- Wheat Flour: 1 cup
- Warm Water: Requrd
- Salt: needed
- Oil: 1tsp
- Eggs: 5
- Sugar: 10tsp (or as needed)
- Cardamom Powder: 1tsp
- Grated Coconut: 5tsp
- Raisins & cashews: 5tsp each
- Ghee: 2tbsp
- Eggs: 4
- Sugar: 4tsp
- Cardamom Powder: ¼ tsp
Method of Preparation:
- Mix the flour with water, oil and salt and knead into dough like that of chappati.
- Divide the dough into 10 equal portions. Roll into uniform sized chapathis.
- Heat tawa and cook the chappathis lightly on both sides and keep aside. (no need to fully cook the chappathis)
For the filling:
- Beat the eggs by adding sugar and cardamom powder.
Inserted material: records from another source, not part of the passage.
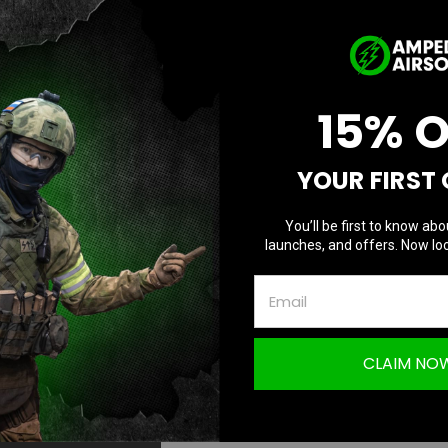
D
Quantity:
Q
15% 
YOUR FIRST
You’ll be first to know abo
launches, and offers. Now loc
CLAIM NO
Questions & Answers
- Heat a non stick pan and add ghee, sauté raisins and cashew nuts, then add the grated coconut, stir till it slightly change the colour.
- Add the beaten egg mix to the coconut mix and scramble till the egg is fully cooked. Keep it aside.
· Beat the eggs together with sugar and cardamom and keep aside.
- Take an air tight lid pot
- Keep one chapathi as a first layer.(for 1st layer no need to dip in egg mix)
- Dip the second chapathi in the egg coating mix (both sides of chapathi) and place on the first chappathi.
- With a spoon, sprinkle and spread evenly the prepared scrambled egg filling on top of the chappathi.
- Again dip the third chapathi in the egg coating mix and place on top of the spreaded filling.
- Again spread the egg coconut mix on top the chappathi.
- In the same process continue till the last layer.
- Pour the remaining egg coating mix on top of the chappathi. It is important to pour the egg mix on top of Chappathi. Incase if there is no balance in coating mix, break 1 or 2 egss, mix with sufficient sugar and cardamom powder and pour on top of it.
- Close the lid and put on the stove in very low flame for half an hour or until well cooked.